On the one hand, it’s good to be accustomed to the extraordinary. For example, it’s a bad idea for someone to gawk at the marvel of human language when making an emergency call. Similarly, a sacristan doing work in the sanctuary will genuflect and acknowledge the Blessed Sacrament, but his mind will inevitably settle on the various tasks he has to accomplish in order for that space to be suitable for worship and prayer.
On the other hand, one needs to contemplate the extraordinary in order to be happy. Marveling from time to time at the beauty of human language, for instance, helps one to see the dignity of every human being. It also helps one see the importance of using language correctly and speaking well. If one of the uses of language is to share yourself with somebody else, using language more precisely, accurately, and effectively enables you to share more of yourself with another. Marveling at how language brings people closer can lead us to use it more effectively, which can bring us closer to other people in our lives and by doing so make us happier.
In a similar way, Pope St. Leo the Great reminds us in a famous sermon how extraordinary it is to be a Christian:
Christian, acknowledge your dignity, and becoming a partner in the Divine nature, refuse to return to the old baseness by degenerate conduct. Remember the Head and the Body of which you are a member. Recollect that you were rescued from the power of darkness and brought out into God’s light and kingdom. By the mystery of baptism you were made the temple of the Holy Ghost: do not put such a denizen to flight from you by base acts, and subject yourself once more to the devil’s thralldom: because your purchase money is the blood of Christ, because He shall judge you in truth Who ransomed you in mercy. (Sermon 21)
St. Leo’s reasoning is clear. You might bet ten dollars to win another ten, but you would never wager your life savings for ten dollars. Likewise, if you recall from time to time what you were created to be, who it was who redeemed you, how he redeemed you, and “the Head and the Body of which you are a member,” it becomes more difficult to give up that dignity in favor of something base.
Following St. Leo’s exhortation, we can take today’s reading from Hebrews as prompting us to ponder once again what God has done for us through Christ and who we are because of this. Not only has God spoken to us, but he has spoken to us through the Son:
whom he made heir of all things and through whom he created the universe, who is the refulgence of his glory, the very imprint of his being, and who sustains all things by his mighty word.

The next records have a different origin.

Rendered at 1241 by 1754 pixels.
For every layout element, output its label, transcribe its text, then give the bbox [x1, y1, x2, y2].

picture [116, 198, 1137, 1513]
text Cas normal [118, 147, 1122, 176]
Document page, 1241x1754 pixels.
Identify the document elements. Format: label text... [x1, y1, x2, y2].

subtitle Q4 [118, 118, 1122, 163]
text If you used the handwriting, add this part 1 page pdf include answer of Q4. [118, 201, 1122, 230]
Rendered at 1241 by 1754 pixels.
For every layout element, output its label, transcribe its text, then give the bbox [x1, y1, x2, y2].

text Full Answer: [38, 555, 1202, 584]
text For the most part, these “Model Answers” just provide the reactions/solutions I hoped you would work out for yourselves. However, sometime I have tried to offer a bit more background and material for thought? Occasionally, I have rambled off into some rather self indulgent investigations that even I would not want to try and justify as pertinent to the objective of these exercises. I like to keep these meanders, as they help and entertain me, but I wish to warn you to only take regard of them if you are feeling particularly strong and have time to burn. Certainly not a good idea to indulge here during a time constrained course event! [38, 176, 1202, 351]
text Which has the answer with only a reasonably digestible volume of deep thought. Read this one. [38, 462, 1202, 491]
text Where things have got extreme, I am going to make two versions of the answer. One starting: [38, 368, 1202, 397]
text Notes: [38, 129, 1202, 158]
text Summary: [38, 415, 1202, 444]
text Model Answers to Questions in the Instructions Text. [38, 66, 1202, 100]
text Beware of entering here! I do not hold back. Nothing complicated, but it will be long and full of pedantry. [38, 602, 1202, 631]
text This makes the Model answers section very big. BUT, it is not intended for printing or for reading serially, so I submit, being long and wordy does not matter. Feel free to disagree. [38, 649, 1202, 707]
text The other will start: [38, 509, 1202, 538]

When he had accomplished purification from sins, he took his seat at the right hand of the Majesty on high, as far superior to the angels as the name he has inherited is more excellent than theirs. (Heb 1:2–4)
As Christians, we have heard this reading and its message over and over again, but this mustn’t mean that we fail to reflect once more on its content. Just like marveling from time to time about the marvel of human language might augment our happiness by helping us appreciate our dignity and use language more effectively, by marveling at who it is through whom God has spoken to us and by what price he has redeemed us, we can trust God will work through us to secure our eternal happiness. Like St. Leo reminds us, we will acknowledge the dignity Christ has won for us by making us “partners in the divine nature” and refuse to trade that for anything.